O sıralar İspanya’da düzenlenen 1982 Dünya Kupası finalleri, görev başındaki askeri rahatsız ediyordu. Kahvelerde maç izlemek isteyen halk, Binbaşı Hamdi’den izin almak zorunda bırakılmıştı. Maçların oynandığı esnada güvenliği sağlamak askerler için yoğun mesai gerektiriyordu. Bu yüzden bazı izinleri iptal olan askerler, maçkolik kasaba halkını maç çıkışında copluyordu. Brezilya ve İtalya maçında Socrates’in attığı golden sonra kahve halkının golü alkışlaması ve bağırışları ‘sakıncalı’ bulunmuş ve artık gollere sevinmek yasaklanmıştı. Bu yüzden kasaba halkı kahvede maçları gıkını çıkarmadan, elleri dizlerinde, adeta esas duruşta izliyordu.
 
Ancak, bir durum vardı ki neredeyse askerin kusursuz hakimiyetini gölgeliyordu. Kasabanın büyük çoğunluğu hayvancılıkla geçindiğinden, söz konusu kişilere ait inekler kasabanın tam ortasından sıça sıça geçiyordu. Bu yüzden meydana gelen koku ve ortaya çıkan görüntü, 12 Eylül İhtilali ile tesis edilmiş nizama ve devlet otoritesine zarar veriyordu. Hele Garnizon Komutanı Sadi Paşa’nın ilçeye yapacağı ziyaret de göz önüne alındığında, Hamdi Binbaşı’nın uykuları kaçıyordu.
 
Hamdi Binbaşı, belediye binasına geçti ve burada personelle bir toplantı yaptı. Durumun aciliyetini belirterek özellikle çöpçü ve zabıtalara çeşitli konularda uyarılarda bulundu. Zabıta Müdürü Tahsin Bey, hayvan sahipleriyle bir görüşme yapılması gerektiğini söyledi.
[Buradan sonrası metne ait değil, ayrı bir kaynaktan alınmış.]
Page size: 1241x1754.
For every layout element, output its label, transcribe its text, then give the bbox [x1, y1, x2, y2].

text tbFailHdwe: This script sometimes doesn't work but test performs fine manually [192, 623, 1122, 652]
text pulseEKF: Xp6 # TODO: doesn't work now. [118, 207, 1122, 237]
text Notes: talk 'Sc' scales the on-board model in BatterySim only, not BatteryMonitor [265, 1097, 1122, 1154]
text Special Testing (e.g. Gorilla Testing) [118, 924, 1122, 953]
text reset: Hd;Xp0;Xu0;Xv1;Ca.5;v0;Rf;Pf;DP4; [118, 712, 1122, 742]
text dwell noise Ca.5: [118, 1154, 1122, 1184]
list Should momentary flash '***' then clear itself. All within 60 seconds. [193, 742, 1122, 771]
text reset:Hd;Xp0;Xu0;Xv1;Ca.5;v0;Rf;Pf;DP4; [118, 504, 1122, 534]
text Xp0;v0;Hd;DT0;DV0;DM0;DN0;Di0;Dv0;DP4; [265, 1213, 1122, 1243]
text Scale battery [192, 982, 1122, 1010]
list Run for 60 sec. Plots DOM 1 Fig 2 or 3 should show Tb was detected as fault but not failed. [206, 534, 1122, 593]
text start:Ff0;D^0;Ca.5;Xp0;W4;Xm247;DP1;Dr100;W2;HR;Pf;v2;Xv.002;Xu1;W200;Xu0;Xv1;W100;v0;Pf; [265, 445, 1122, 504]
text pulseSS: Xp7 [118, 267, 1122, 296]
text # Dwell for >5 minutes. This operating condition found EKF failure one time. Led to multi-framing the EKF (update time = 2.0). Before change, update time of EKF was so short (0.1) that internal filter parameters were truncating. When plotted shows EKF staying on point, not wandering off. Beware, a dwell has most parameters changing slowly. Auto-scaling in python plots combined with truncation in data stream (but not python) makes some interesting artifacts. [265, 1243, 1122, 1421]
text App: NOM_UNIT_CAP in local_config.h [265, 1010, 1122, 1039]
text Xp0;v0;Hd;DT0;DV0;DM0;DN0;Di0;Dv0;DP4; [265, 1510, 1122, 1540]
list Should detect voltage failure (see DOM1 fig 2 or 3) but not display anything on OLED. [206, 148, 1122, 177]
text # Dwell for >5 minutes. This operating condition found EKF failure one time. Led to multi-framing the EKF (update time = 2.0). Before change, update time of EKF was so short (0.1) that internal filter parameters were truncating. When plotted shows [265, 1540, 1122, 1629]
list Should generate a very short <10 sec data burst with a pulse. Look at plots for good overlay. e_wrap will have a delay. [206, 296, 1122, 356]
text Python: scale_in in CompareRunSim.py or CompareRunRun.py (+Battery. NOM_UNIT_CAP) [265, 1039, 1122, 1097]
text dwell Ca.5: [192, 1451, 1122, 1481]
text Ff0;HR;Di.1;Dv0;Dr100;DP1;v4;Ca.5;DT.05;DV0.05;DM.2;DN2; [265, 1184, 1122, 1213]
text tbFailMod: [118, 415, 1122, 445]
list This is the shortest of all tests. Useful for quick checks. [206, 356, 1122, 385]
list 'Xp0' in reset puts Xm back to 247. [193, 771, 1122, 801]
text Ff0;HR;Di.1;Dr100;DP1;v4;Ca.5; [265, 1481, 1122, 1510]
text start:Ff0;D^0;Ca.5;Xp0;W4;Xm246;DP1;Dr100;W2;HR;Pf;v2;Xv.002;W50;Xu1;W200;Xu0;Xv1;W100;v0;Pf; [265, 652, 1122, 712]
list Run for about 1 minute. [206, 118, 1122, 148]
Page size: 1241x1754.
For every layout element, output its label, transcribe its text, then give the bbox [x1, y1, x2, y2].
Bunun üzerine askerler harekete geçerek en çok ineği bulunan yirmi kişiyi derdest edip Hamdi Binbaşı’nın huzuruna çıkardı. Hamdi Binbaşı, hayvan sahiplerine yönelik sert uyarılarda bulundu. Ne yapacağını şaşıran hayvan sahipleri, ilçeye hayvanlar için bir çevre yolunun yapılmasını dahi talep etti.
 
Talebi mantıklı bulan Binbaşı Hamdi, muntazam bir dille genelge yayınladı:
 
1.Dışarı çıkarılan her ineğin boynuna sahibinin adı-soyadı yazılacak biçimde künye takılacak.
 
2.Ahırdan çıkan ineklerin kasaba civarından geçişleri mutlaka sahipleri refakatinde gerçekleşecek. Sahipsiz inekler derhal derdest edilecek.
 
3.İneklerin kent merkezine girişi yasaklanarak belirlenen çevre yollarının kullanılması sağlanacak.
 
4.Belirlenen talimatlara uymayan hayvan sahipleri hakkında gözaltı dahil tüm yasal işlemler yapılacak.
 
5.Söz konusu emir ve talimatları deruhte edecek askeri personelin kısa süreliğine eğitimden geçirilmesi temin edilecek.
 
Bununla yetinmeyen Paşa, hoparlörlerden halka şu çağrıyı yaptı:
 
“Kasabamızda son zamanlarda bazı çözümü zor problemleri düzeltmek için İç Hizmet Kanunu’nun bize verdiği yetkiler çerçevesinde çalışmalarımızı mutlak suretle sürdürüyoruz. Girişilmiş olan bu teşebbüs, ıstıraplarımızın dinmesi ve milli varlığımızın selameti için zaruri görülmektedir. Belediyemiz tarafından çarşı merkezimizde yürütülen temizlik çalışmalarına rağmen hayvan sahiplerinin girişmiş olduğu teşebbüslere fiilen müsaade edilmeyecektir, edilmesine de asla müsamaha etmeyeceğiz. Tüm bunlara binaen yayınladığımız genelgeye tüm vatan evlatlarının hürmetle ve anlayışla muamele etmeleri kanun ve esaslarımızın gereğidir.”
 
İnek mevzusu kasaba ahalisinin diline dolandı. İneklerin kıçını elle tutmaktan, poşet bağlamaya kadar bir sürü tartışma yürütülerek Hamdi Binbaşı’nın kararlarıyla alay ediliyordu.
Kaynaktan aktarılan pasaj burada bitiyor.